- **WHAT NEEDS TO BE DONE**
Go through the lines below and transcribe each one exactly.
**** INPUT FOR THIS TASK
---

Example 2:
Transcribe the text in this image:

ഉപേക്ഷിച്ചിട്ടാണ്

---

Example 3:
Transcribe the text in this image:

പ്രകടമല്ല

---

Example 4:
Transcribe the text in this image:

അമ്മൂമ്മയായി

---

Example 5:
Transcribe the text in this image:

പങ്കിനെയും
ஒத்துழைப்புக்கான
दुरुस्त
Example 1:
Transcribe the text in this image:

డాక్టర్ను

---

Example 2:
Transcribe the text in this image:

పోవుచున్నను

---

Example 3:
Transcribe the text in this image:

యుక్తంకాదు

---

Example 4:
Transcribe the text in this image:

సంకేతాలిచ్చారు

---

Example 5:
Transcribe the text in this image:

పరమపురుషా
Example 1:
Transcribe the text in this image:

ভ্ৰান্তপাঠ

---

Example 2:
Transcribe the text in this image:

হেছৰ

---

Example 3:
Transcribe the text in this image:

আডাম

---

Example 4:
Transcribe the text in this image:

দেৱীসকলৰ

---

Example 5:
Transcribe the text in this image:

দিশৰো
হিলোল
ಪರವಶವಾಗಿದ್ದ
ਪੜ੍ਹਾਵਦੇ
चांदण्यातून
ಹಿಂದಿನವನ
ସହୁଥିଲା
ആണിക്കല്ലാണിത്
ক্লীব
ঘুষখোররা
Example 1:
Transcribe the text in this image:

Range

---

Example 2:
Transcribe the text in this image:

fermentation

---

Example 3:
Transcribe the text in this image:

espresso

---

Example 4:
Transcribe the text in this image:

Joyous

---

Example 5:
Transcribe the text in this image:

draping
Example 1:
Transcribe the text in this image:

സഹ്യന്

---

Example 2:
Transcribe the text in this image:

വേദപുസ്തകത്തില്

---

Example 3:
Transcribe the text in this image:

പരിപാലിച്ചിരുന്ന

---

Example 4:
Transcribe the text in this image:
********
- **FINISHED EXERCISE**
---

Example 2:
Transcribe the text in this image:

ഉപേക്ഷിച്ചിട്ടാണ്

---

Example 3:
Transcribe the text in this image:

പ്രകടമല്ല

---

Example 4:
Transcribe the text in this image:

അമ്മൂമ്മയായി

---

Example 5:
Transcribe the text in this image:

പങ്കിനെയും
ஒத்துழைப்புக்கான
दुरुस्त
Example 1:
Transcribe the text in this image:

డాక్టర్ను

---

Example 2:
Transcribe the text in this image:

పోవుచున్నను

---

Example 3:
Transcribe the text in this image:

యుక్తంకాదు

---

Example 4:
Transcribe the text in this image:

సంకేతాలిచ్చారు

---

Example 5:
Transcribe the text in this image:

పరమపురుషా
Example 1:
Transcribe the text in this image:

ভ্ৰান্তপাঠ

---

Example 2:
Transcribe the text in this image:

হেছৰ

---

Example 3:
Transcribe the text in this image:

আডাম

---

Example 4:
Transcribe the text in this image:

দেৱীসকলৰ

---

Example 5:
Transcribe the text in this image:

দিশৰো
হিলোল
ಪರವಶವಾಗಿದ್ದ
ਪੜ੍ਹਾਵਦੇ
चांदण्यातून
ಹಿಂದಿನವನ
ସହୁଥିଲା
ആണിക്കല്ലാണിത്
ক্লীব
ঘুষখোররা
Example 1:
Transcribe the text in this image:

Range

---

Example 2:
Transcribe the text in this image:

fermentation

---

Example 3:
Transcribe the text in this image:

espresso

---

Example 4:
Transcribe the text in this image:

Joyous

---

Example 5:
Transcribe the text in this image:

draping
Example 1:
Transcribe the text in this image:

സഹ്യന്

---

Example 2:
Transcribe the text in this image:

വേദപുസ്തകത്തില്

---

Example 3:
Transcribe the text in this image:

പരിപാലിച്ചിരുന്ന

---

Example 4:
Transcribe the text in this image:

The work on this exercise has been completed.